Maybe the US was a different story. But here a Mac was way out of the reach out of people on a typical income.
Also people didn't typically take on debt like they do now. Interest rates were double-digits.
As an 1980's elementary school student, we had schools full of Apple II's.
Now, a lot of them were the older monochrome models, but we had some color models, and a handful of them were the IIGS models. We had all the standard games like Oregon Trail, Number Munchers, Carmen Sandiego, plus the typing tutors, Print Shop...
We had a couple PC's here and there. Almost all IBM. They were a different experience. You didn't just stick a disk in and it booted up into your game. You had to deal with DOS. We had the PC versions of a couple of those games, but the PC's were more for writing documents, using the early CD-ROM encyclopedias, that sort of stuff. We had a couple Macs as well, which were used for the same things.
Sure, we had Appleworks and all that, but the Apple II was for fun-and the IBM PC was for 'work'.
I didn't have a computer at home back then, but my dream was a IIGS of my own.
Our school had an Apple II in 1982 but they were quite expensive, so people mostly got Sinclair machines or Commodore 64s for home use. When I went to 6th form they had a few BBCs and an old Commodore PET. I don't the Apple IIs were common, but they were certainly around.

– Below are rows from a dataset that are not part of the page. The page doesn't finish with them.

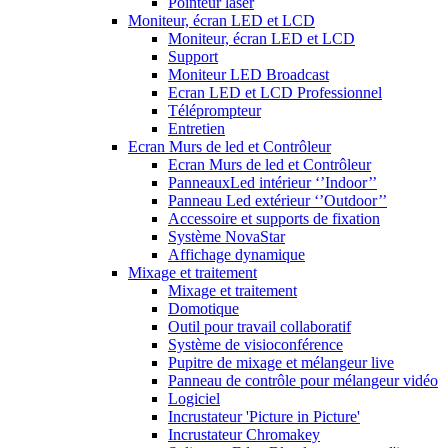
Pointeur laser
Moniteur, écran LED et LCD
Moniteur, écran LED et LCD
Support
Moniteur LED Broadcast
Ecran LED et LCD Professionnel
Téléprompteur
Entretien
Ecran Murs de led et Contrôleur
Ecran Murs de led et Contrôleur
PanneauxLed intérieur ‘’Indoor’’
Panneau Led extérieur ‘’Outdoor’’
Accessoire et supports de fixation
Système NovaStar
Affichage dynamique
Mixage et traitement
Mixage et traitement
Domotique
Outil pour travail collaboratif
Système de visioconférence
Pupitre de mixage et mélangeur live
Panneau de contrôle pour mélangeur vidéo
Logiciel
Incrustateur 'Picture in Picture'
Incrustateur Chromakey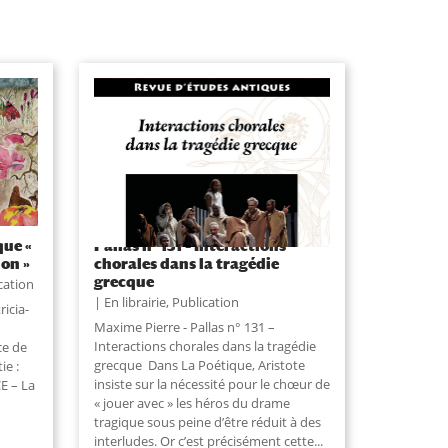
que «
Pallas n° 131 – Interactions
ion »
chorales dans la tragédie
grecque
cation
En librairie
,
Publication
icia-
Maxime Pierre - Pallas n° 131 –
Interactions chorales dans la tragédie
ce de
grecque Dans La Poétique, Aristote
e :
insiste sur la nécessité pour le chœur de
E – La
« jouer avec » les héros du drame
tragique sous peine d’être réduit à des
interludes. Or c’est précisément cette...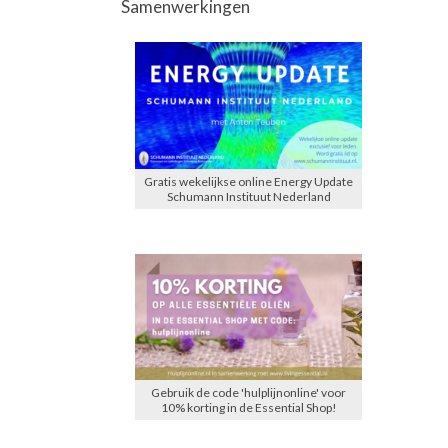
Samenwerkingen
Gratis wekelijkse online Energy Update
Schumann Instituut Nederland
Gebruik de code 'hulplijnonline' voor
10% korting in de Essential Shop!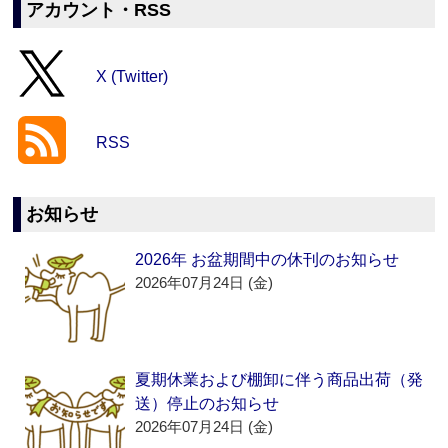
アカウント・RSS
X (Twitter)
RSS
お知らせ
2026年 お盆期間中の休刊のお知らせ
2026年07月24日 (金)
夏期休業および棚卸に伴う商品出荷（発
送）停止のお知らせ
2026年07月24日 (金)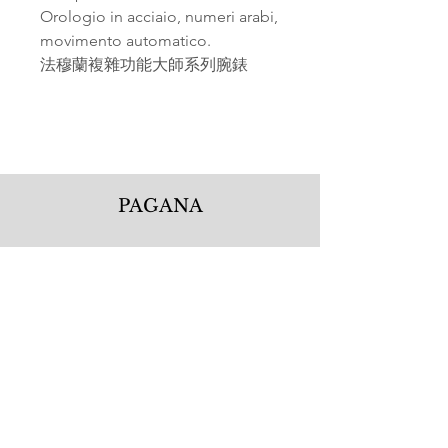
Orologio in acciaio, numeri arabi,
movimento automatico.
法穆蘭複雜功能大師系列腕錶
PAGANA
Pagana Atelier S.r.l.
Via Guglielmo Calderini 5
06122 Perugia PG, Italy
Tel.
+39 075 5720877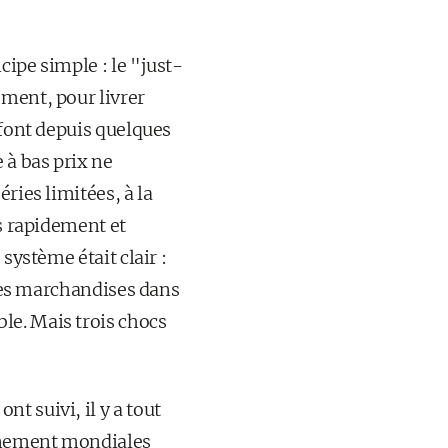
ipe simple : le "just-
oment, pour livrer
 font depuis quelques
 à bas prix ne
ries limitées, à la
es rapidement et
système était clair :
 les marchandises dans
le. Mais trois chocs
t suivi, il y a tout
onnement mondiales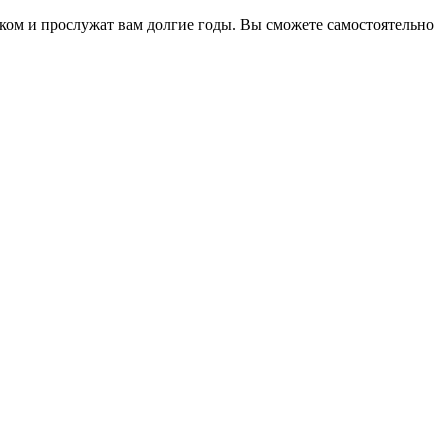
м и прослужат вам долгие годы. Вы сможете самостоятельно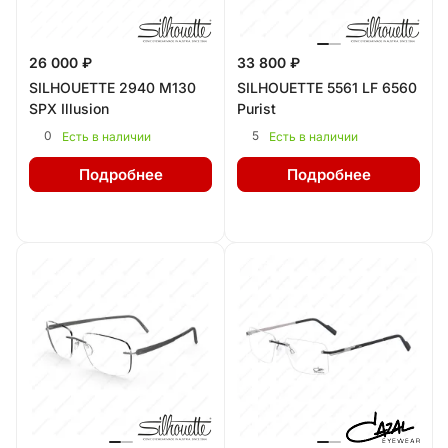
26 000 ₽
33 800 ₽
SILHOUETTE 2940 M130
SILHOUETTE 5561 LF 6560
SPX Illusion
Purist
0
5
Есть в наличии
Есть в наличии
Подробнее
Подробнее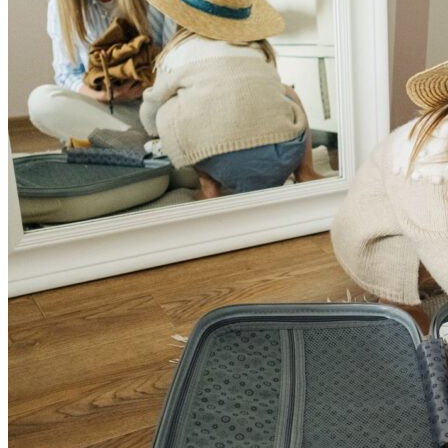
Астраханка
Высокое
Заречное
Константиновка
Мелитополь
Мордвиновка
Новопилиповка
Орлово
Светлодолинское
Спасское
Старобогдановка
Терпенье
Тихоновка
Михайловский район
Братское
Зразковое
Марьяновка
Плодородное
Новониколаевский район
Новосоленое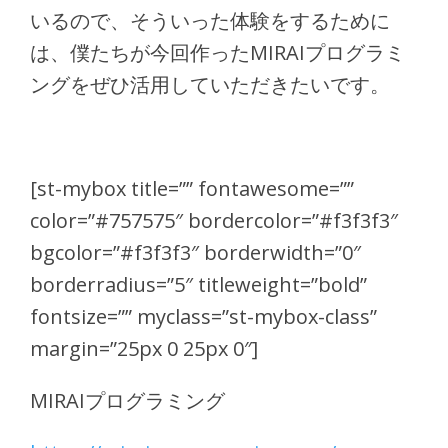
いるので、そういった体験をするために
は、僕たちが今回作ったMIRAIプログラミ
ングをぜひ活用していただきたいです。
[st-mybox title=”” fontawesome=””
color=”#757575″ bordercolor=”#f3f3f3″
bgcolor=”#f3f3f3″ borderwidth=”0″
borderradius=”5″ titleweight=”bold”
fontsize=”” myclass=”st-mybox-class”
margin=”25px 0 25px 0″]
MIRAIプログラミング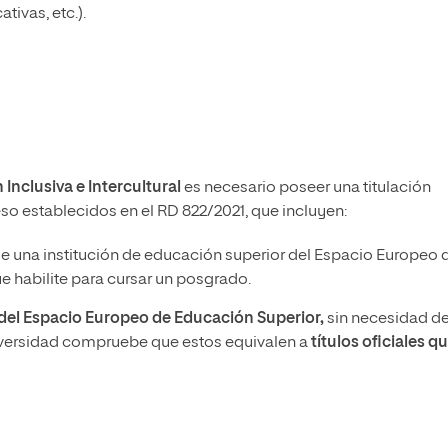
tivas, etc.).
Inclusiva e Intercultural
es necesario poseer una titulación
ceso establecidos en el RD 822/2021, que incluyen:
e una institución de educación superior del Espacio Europeo 
 habilite para cursar un posgrado.
a del Espacio Europeo de Educación Superior,
sin necesidad d
iversidad compruebe que estos equivalen a
títulos oficiales q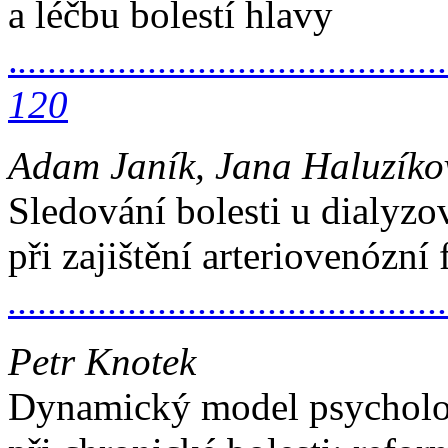
a léčbu bolestí hlavy
.
...........................................
120
Adam Janík, Jana Haluzíko
Sledování bolesti u dialy
při zajištění arteriovenózní 
..........................................
Petr Knotek
Dynamický model psycholo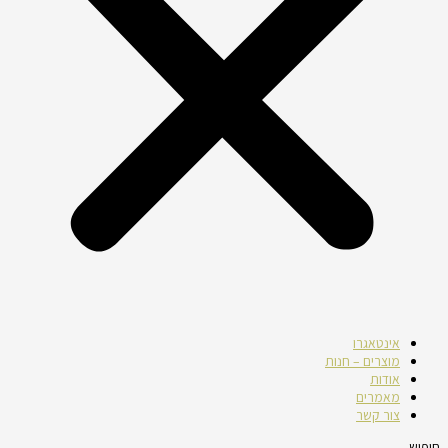
אינטאגרו
מוצרים – חנות
אודות
מאמרים
צור קשר
חיפוש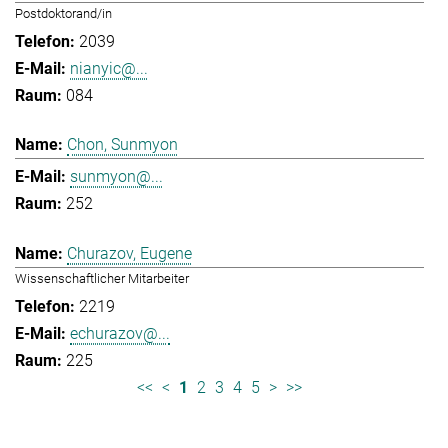
Postdoktorand/in
2039
nianyic@...
084
Chon, Sunmyon
sunmyon@...
252
Churazov, Eugene
Wissenschaftlicher Mitarbeiter
2219
echurazov@...
225
<<
<
1
2
3
4
5
>
>>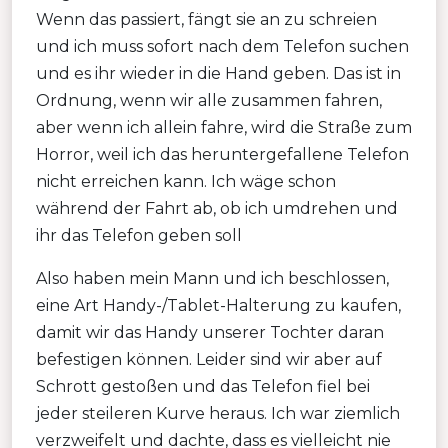
Wenn das passiert, fängt sie an zu schreien
und ich muss sofort nach dem Telefon suchen
und es ihr wieder in die Hand geben. Das ist in
Ordnung, wenn wir alle zusammen fahren,
aber wenn ich allein fahre, wird die Straße zum
Horror, weil ich das heruntergefallene Telefon
nicht erreichen kann. Ich wäge schon
während der Fahrt ab, ob ich umdrehen und
ihr das Telefon geben soll
Also haben mein Mann und ich beschlossen,
eine Art Handy-/Tablet-Halterung zu kaufen,
damit wir das Handy unserer Tochter daran
befestigen können. Leider sind wir aber auf
Schrott gestoßen und das Telefon fiel bei
jeder steileren Kurve heraus. Ich war ziemlich
verzweifelt und dachte, dass es vielleicht nie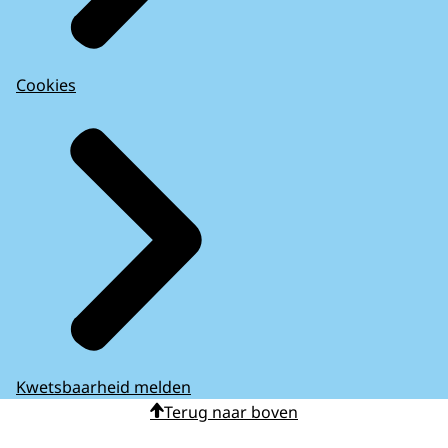
Cookies
Kwetsbaarheid melden
Terug naar boven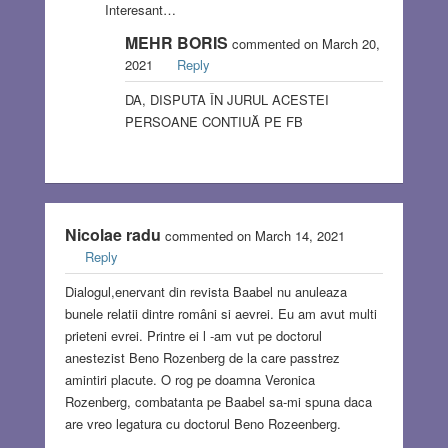
Interesant…
MEHR BORIS
commented on March 20,
2021
Reply
DA, DISPUTA ÎN JURUL ACESTEI
PERSOANE CONTIUĂ PE FB
Nicolae radu
commented on March 14, 2021
Reply
Dialogul,enervant din revista Baabel nu anuleaza
bunele relatii dintre români si aevrei. Eu am avut multi
prieteni evrei. Printre ei l -am vut pe doctorul
anestezist Beno Rozenberg de la care passtrez
amintiri placute. O rog pe doamna Veronica
Rozenberg, combatanta pe Baabel sa-mi spuna daca
are vreo legatura cu doctorul Beno Rozeenberg.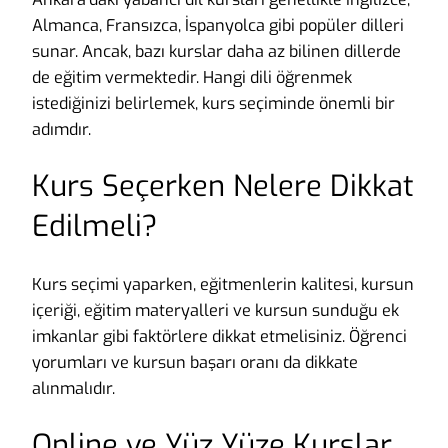
Almanca, Fransızca, İspanyolca gibi popüler dilleri
sunar. Ancak, bazı kurslar daha az bilinen dillerde
de eğitim vermektedir. Hangi dili öğrenmek
istediğinizi belirlemek, kurs seçiminde önemli bir
adımdır.
Kurs Seçerken Nelere Dikkat
Edilmeli?
Kurs seçimi yaparken, eğitmenlerin kalitesi, kursun
içeriği, eğitim materyalleri ve kursun sunduğu ek
imkanlar gibi faktörlere dikkat etmelisiniz. Öğrenci
yorumları ve kursun başarı oranı da dikkate
alınmalıdır.
Online ve Yüz Yüze Kurslar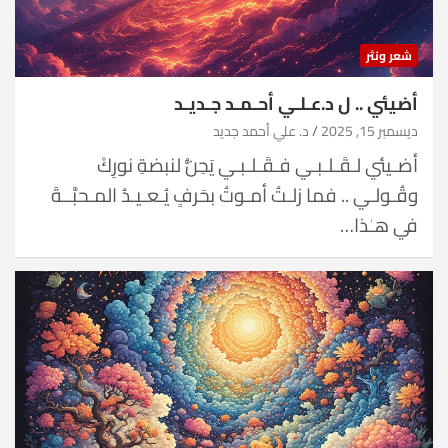
شعر ونثر
أضيئي .. ل د.عـلـي أحـمـد جـديـد
ديسمبر 15, 2025
د. علي أحمد جديد
أضـيئي لـقَـلـبـي فـقَـلـبـي يَحِنُّ لنبضةِ نورِكْ
وقُـولـي .. فما زلـتُ أمـوتُ بحَرفٍ يُـعـيـدُ المـحبَّــةَ
في هـٰذا…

Sounds like you're talking about old hardware though. I grew up in a Mac household and used Macs in school. We had a 128k in the 80s, but moved to the IIsi, IIci, Performa 520, PowerBooks, and PowerMacs, using various LCs in school. The PowerBooks were always black-and-white in the 68k days due to the state of LCDs at the time, but everything else I used from the 1990 IIsi on was in full color.
I had one of those PowerComputing clones back in the day and loved it. I still have some of those marketing posters, and recall that season of Mac history with fondness. It’s a shame the Mac clone market got killed off.
Wow, didn't realize all those were from 1981. I loved growing up in the 70s/80s. Begged for a computer for 3 years and finally got an Apple //e in 1983. Still have it today :-)
I admit that 1988 was before I was born, but I was playing games over AppleTalk!
Super Maze Wars on my dad's PowerBook connected to the family LC III gave plenty of fun to my brother and I. Why fight in real life, when I can shoot him on a computer game?
When we weren't playing networked games, we'd use whatever came on the latest MacFormat floppy/CD. Shanghai II, Spelunx, Shufflepuck, Beebop II. I learned to draw in Kid Pix, and code in Logowriter (not only patterns, but even music synthesis, on a Mac Plus, when I was 7-9 years old).
In 1989 I was still using (at home) an Atari 800 with matching disc wheel printer. Though I spent far more time in the computer lab with its Macs until I got my early graduation present. Kinda miss the lab days. I made more friends there in the sleep-deprived craziness of the overnights than I did in the coffee shops.